Write only the number of lines in the entries below that contain the word "yang".

Source data »
<<<<
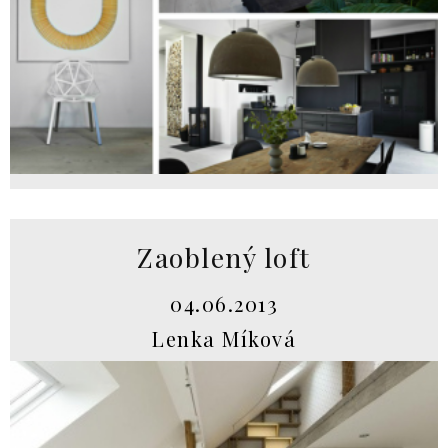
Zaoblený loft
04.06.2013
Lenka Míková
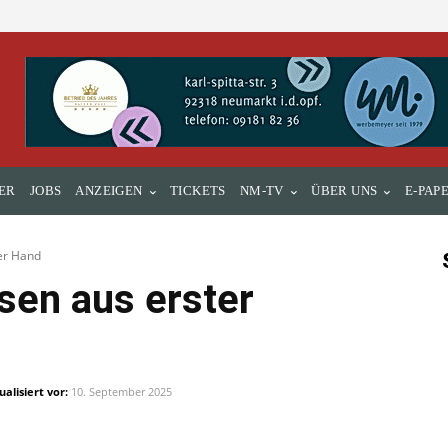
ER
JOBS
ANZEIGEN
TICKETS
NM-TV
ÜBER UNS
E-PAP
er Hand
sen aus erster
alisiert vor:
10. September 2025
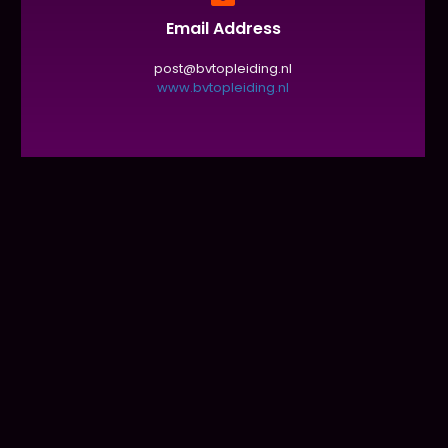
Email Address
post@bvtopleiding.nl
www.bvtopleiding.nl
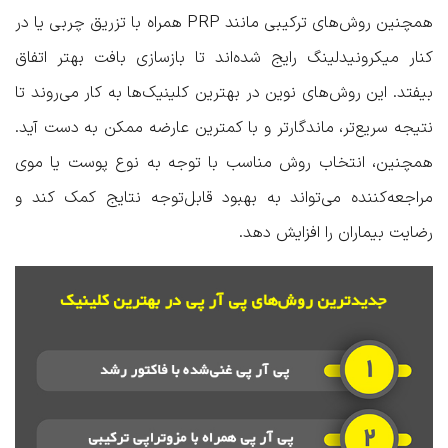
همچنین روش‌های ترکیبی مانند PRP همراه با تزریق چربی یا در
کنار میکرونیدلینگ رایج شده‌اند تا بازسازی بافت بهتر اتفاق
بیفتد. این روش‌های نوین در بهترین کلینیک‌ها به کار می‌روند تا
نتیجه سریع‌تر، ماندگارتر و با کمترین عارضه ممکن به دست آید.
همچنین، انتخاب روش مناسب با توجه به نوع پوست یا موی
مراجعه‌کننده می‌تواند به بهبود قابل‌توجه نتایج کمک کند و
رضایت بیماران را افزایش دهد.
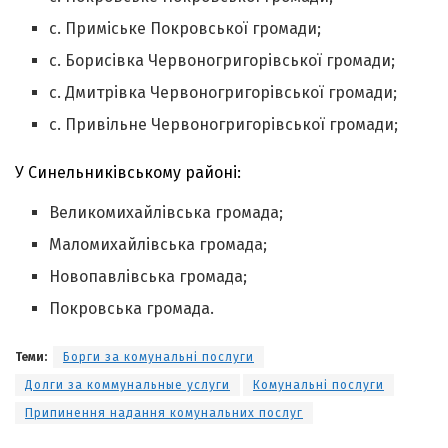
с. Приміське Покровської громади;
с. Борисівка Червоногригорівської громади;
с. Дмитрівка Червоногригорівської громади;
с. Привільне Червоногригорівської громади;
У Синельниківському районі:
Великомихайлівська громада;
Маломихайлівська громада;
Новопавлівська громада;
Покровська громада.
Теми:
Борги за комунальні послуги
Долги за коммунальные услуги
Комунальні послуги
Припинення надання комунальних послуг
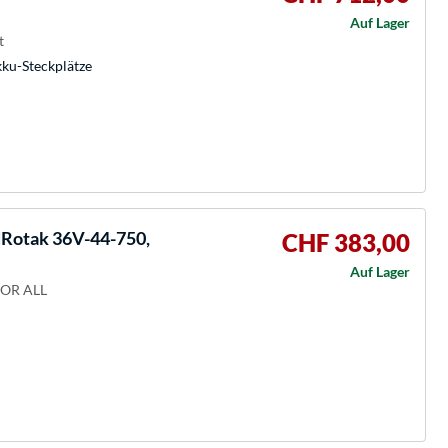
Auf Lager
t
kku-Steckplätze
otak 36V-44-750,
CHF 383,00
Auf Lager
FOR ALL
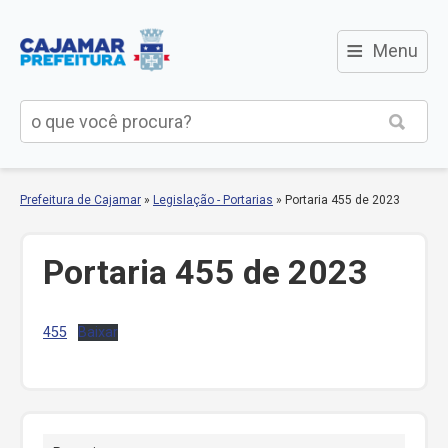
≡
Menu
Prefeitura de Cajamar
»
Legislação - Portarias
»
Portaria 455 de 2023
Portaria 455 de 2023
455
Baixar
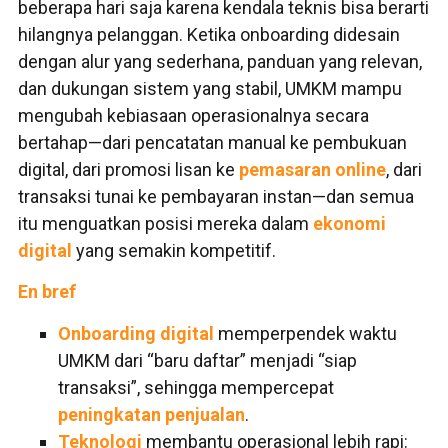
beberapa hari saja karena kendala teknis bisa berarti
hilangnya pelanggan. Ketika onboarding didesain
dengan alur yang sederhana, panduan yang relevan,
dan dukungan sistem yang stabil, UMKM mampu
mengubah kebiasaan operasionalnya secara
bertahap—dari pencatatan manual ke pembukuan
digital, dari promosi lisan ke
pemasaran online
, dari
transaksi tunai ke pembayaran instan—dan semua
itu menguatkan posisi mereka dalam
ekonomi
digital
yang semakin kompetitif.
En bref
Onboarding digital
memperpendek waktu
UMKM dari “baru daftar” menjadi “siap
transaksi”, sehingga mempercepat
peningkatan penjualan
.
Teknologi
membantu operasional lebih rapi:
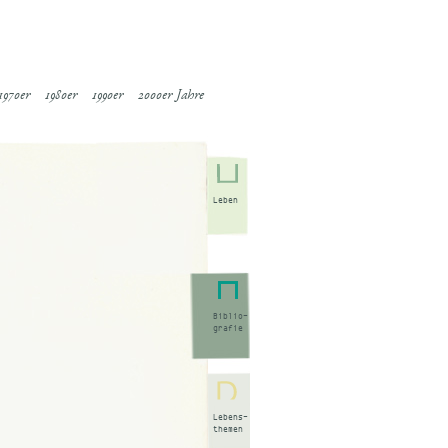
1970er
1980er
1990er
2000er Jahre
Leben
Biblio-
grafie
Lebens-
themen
>>>>
Solution below »
3